Hi I have a two year old Toro 3650. I just had the auger belt replaced by the dealer for the first time and paid $60-never again. 
I'd like to do this myself in the future...is it easy enough? Also, how often should I replace this belt, paddles, and blade?

Thanks much.


----------



## cet (Oct 2, 2004)

The paddles will depend on how much weight you put on the front of it. If you make it pull itself along then you will replace them more often then if you push and help it. The belt is easy. The cutting bar I haven't replaced just the paddles.


----------



## Dodge318 (Dec 20, 2008)

I am a small engine mechanic and Toro dealer. The paddles have a wear indicator on them.

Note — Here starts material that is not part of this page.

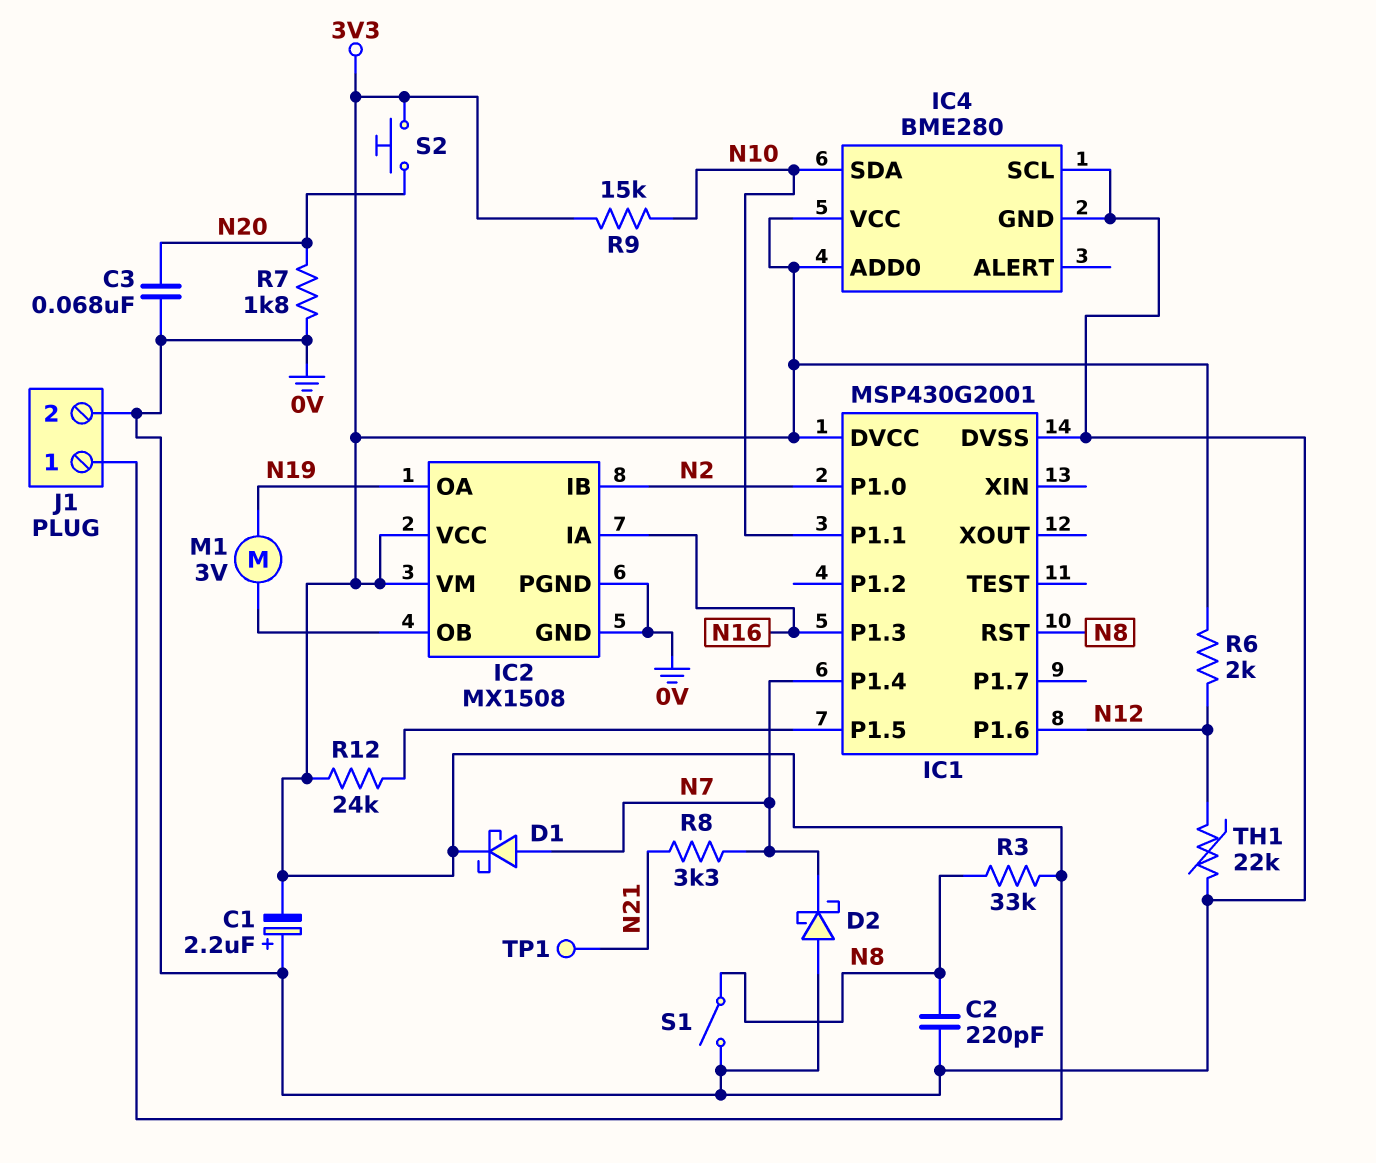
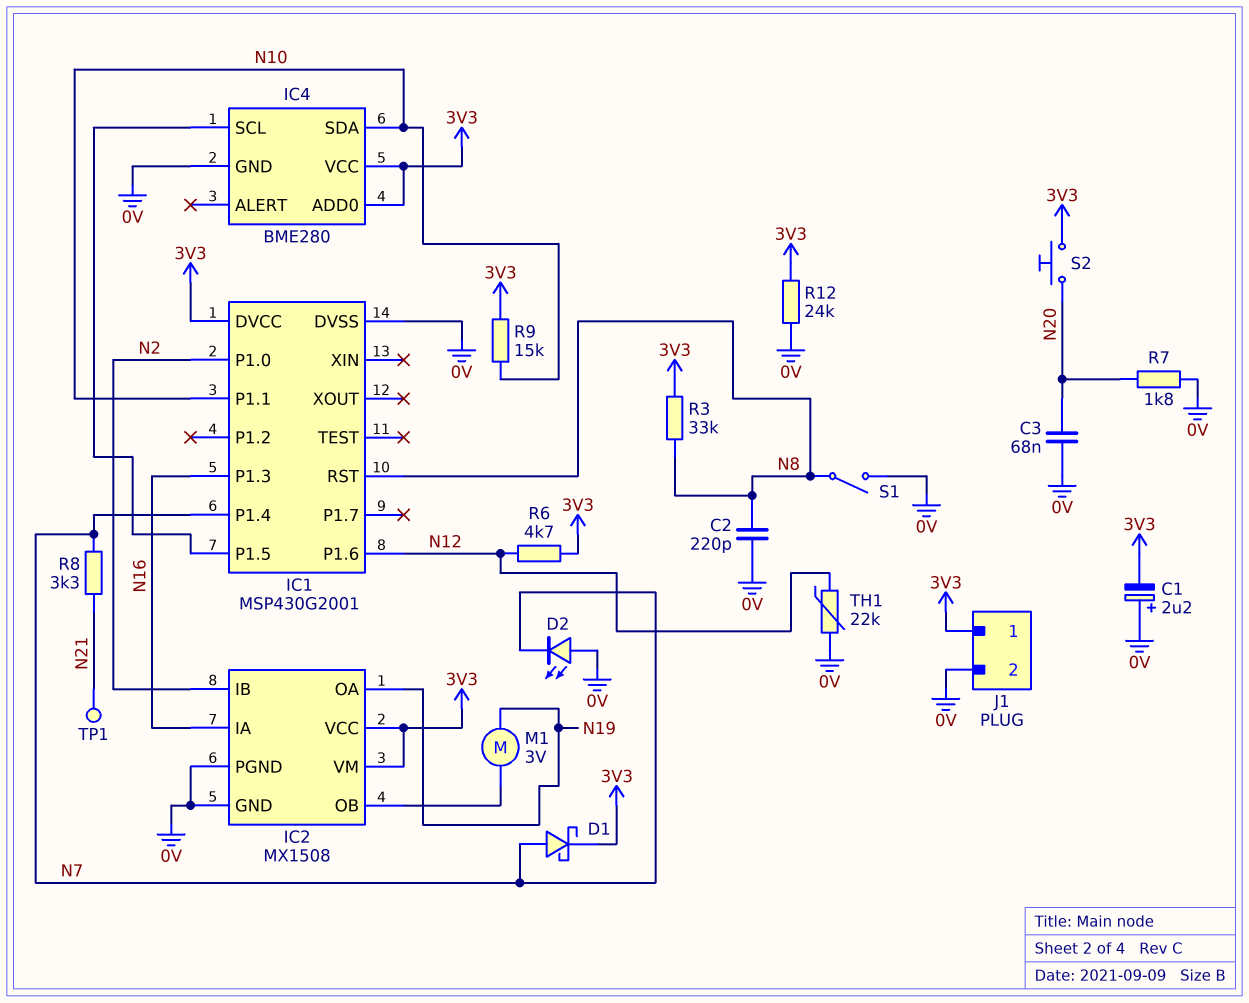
D2: schottky (A 0V, K N7) -> LED (A 0V, K N7)
IC4 pin SCL: 0V -> IC1/P1.5
R6: 2k (3V3, N12) -> 4.7k (3V3, N12)
R12: 24k (3V3, IC1/P1.5) -> 24k (0V, 3V3)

It's an 1/8" hole about 1/4" off the end of the paddle. When that isn't there replace. Most home owners go 7-8 years or better on the paddles. Commercial about 1-2 yrs depending on use. You can run the scraper down to the nub, just replace it before the ground starts eating into the plastic housing. Time is usually about the same as the paddles.

Replace the belt when it starts sliping. The belts can go a long time.


----------



## Dodge318 (Dec 20, 2008)

PS.

Changing the paddles is straight foward but a PITA. The scraper and belt are very easy. I can do a belt in less tha 5 minutes so the dealer really screwed you. Paddles will still take me about 30-45 minutes depending on rust and I've done 100s


----------



## jkitterman (Jan 28, 2004)

You did ok on getting the belt replaced considering the hourly charge of the dealer and there is most likely a minimum charge.


----------